Pequenas, vocês que me “acredite” que se meu pai fosse vivo, já me tinha prometido um relampão ou minha mãe já me tinha largado um carrolaço, que ela cá não se punha com políticas, por causa destas coisas que eu escrevo e que ainda por cima saem no Jornal. Mas o que se me hão de fazer, se eu gosto tanto destas tontices como adoro chocolate? São coisas...
Tenho de me aviar com isto, porque esta crónica vai sair no dia 14 de dezembro e daqui até lá vai ser uma estrefega para mim com tanto para fazer. Não vou entrar em miudezas sobre isso, que não importam a ninguém, mas devo dizer que 14 de dezembro é sempre um dia muito importante, pois seria o aniversário de meu pai e também o de outras pessoas, claro, de quem não tenho o direito de falar, porque isto agora com o RGPD, qualquer dia não sei como isto vai ser, nem percebo, nem quero perceber, mas ainda posso passar mal. É tudo tão diferente, que não faz sentido para mim. Então, na escola, ensinamos as crianças a serem empáticas, a se porem no lugar dos outros, motivamo-las a derrubarem muros de silêncio e de (in)diferenças e depois qualquer coisa é invasão da privacidade, é bullying, mas, coisa tonta, quando os crianços nascem é os papás a pô-los no Facebook empinados, a rir com a lua, a chorar, e mais isto e mais aquilo, o “meu príncipe”, “a minha princesa” e aí não há RGPD e lá vão eles crescendo a infernizar a vida da gente e só depois percebem, grande ilusão, que não são príncipes nem princesas, porque os papás não são reis.
14 do 12 era o dia de meu pai e não me lembro de minha mãe lhe preparar nada de especial. Um dia até foi milho cozido para o jantar e meu pai ficou triste com o menu. Minha mãe não deu parte de fraca e procedeu à moda de uma deslabarosa distraída. Meu pai de beiças à mesa. Eu percebi e também por solidariedade para com o aniversariante, apesar de não dizer nada, estive sentida e triste. Só minha mãe fazia modilhos e apertava o riso. Ora a pretensão do homem! Uma pessoa com tanta coisa que fazer e agora vai lá ligar a baboseiras! Cá nada!

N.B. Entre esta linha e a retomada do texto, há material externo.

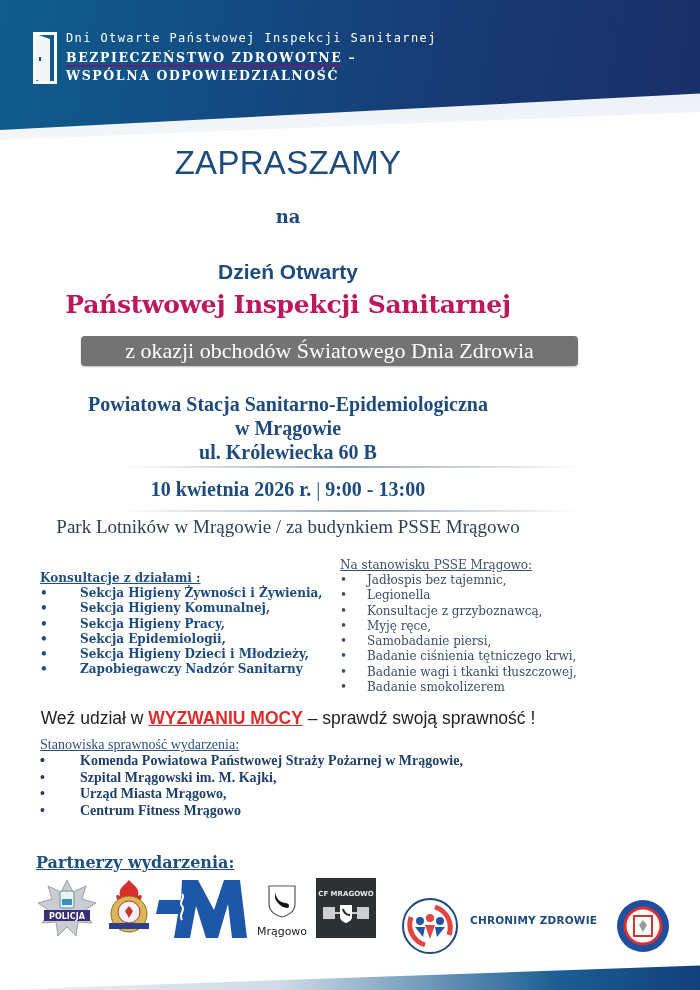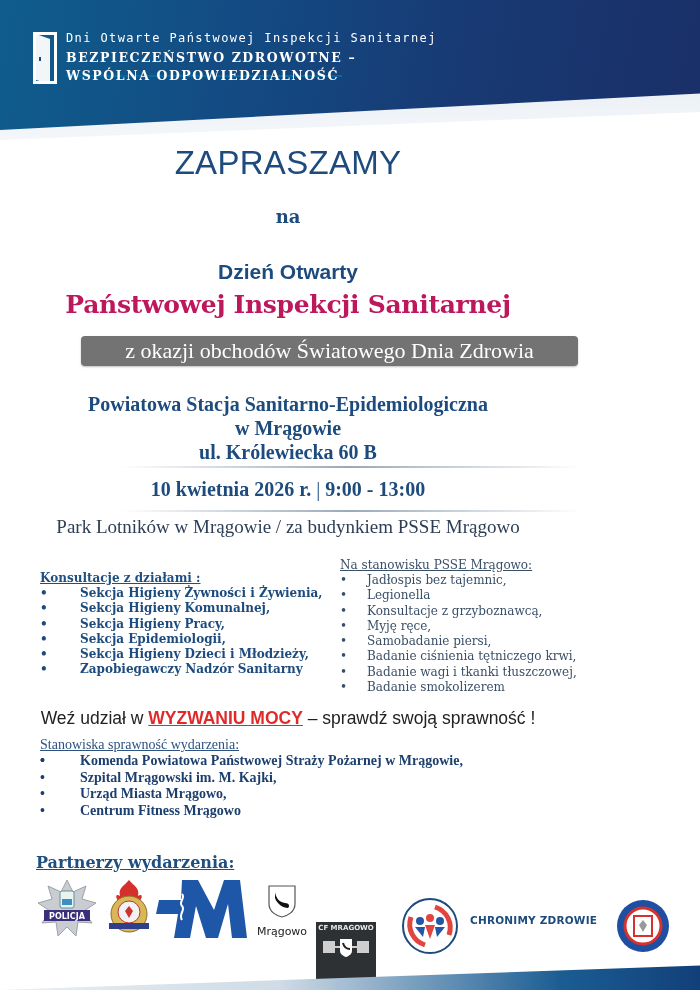--- a/index.html
+++ b/index.html
@@ -38,7 +38,7 @@
     position: absolute; left: 66px; top: 50px; font-family: "DejaVu Serif", serif; font-weight: bold;
     font-size: 12.5px; letter-spacing: 1.6px; color: #ffffff;
   }
-  .hdr-line2 .u { border-bottom: 2px solid #0369a1; padding-bottom: 10px; }
+  .hdr-line2 .u { border-bottom: 2px solid #701a75; padding-bottom: 0; }
   .hdr-line3 {
     position: absolute; left: 66px; top: 68px; font-family: "DejaVu Serif", serif; font-weight: bold;
     font-size: 12.5px; letter-spacing: 1.6px; color: #ffffff;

E há tanto que uma pessoa podia contar, mas com esta coisa do RGPD até tenho medo. Mas vou contar algumas coisinhas soltas a vocês sobre o protagonista desta história. A primeira de que me lembro é de quando tirei a carta de condução. Perdi a primeira vez e queria desistir de tudo, meu pai que não, “o pai vai-te pagar o exame e tu vais passar e se não passares, vai haver uma vez que vais passar, que diabo!, tu não és burra nenhuma!” e mais daqui e mais dali e ele sem mais saber como me convencer, disse assim: “Olha, tu acredita o pai, que tu ainda vais conduzir e quando for para entrares no carro vai ser como quem vai à retrete!” Credo! O que acham vocês desta? Era para eu ganhar esperança ou desconfiança? Outra situação era que quando eu ia à cidade numa volta mais meu pai, ele dizia-me assim: “Tu demoras-te muito, conheces meio mundo e o outro meio conhece-te, falas com toda a gente e a gente nunca mais se avia!” Verdade, “saio ao pai”, que segundo a tia H., se sentava e ficava com o cu pregado na banca e nunca mais caminhava, sempre a conversar, a conversar. A este propósito ouvi, uma ocasião, há dias, uma jovem dizer a outra que há estudos que provam que as pessoas mais felizes são aquelas que são capazes de meter conversa com desconhecidos. Vocês concordam? Nestas idas à cidade, nunca percebi bem o porquê - se meu pai conhecia bem as regras de trânsito e se saía da oficina experimentar carros - de ele passar no vermelho para os peões e eu atrás “pai, está vermelho, não atravesse” e ele “Eu sou um sujeito velho, os veículos estão a ver. Eles têm de parar.” Quantas vezes os velhos fazem isto?
E quantas vezes na nossa casa meu pai se esqueceu do aniversário de alguém? Nenhuma! Havia sempre um bolo das Minas Gerais ou da Pastelaria Lua e laranjada para festejar. Apetece a dizer: Parabéns, nosso velhinho lindo!
Sílvia Mata escreve ao domingo, de 4 em 4 semanas.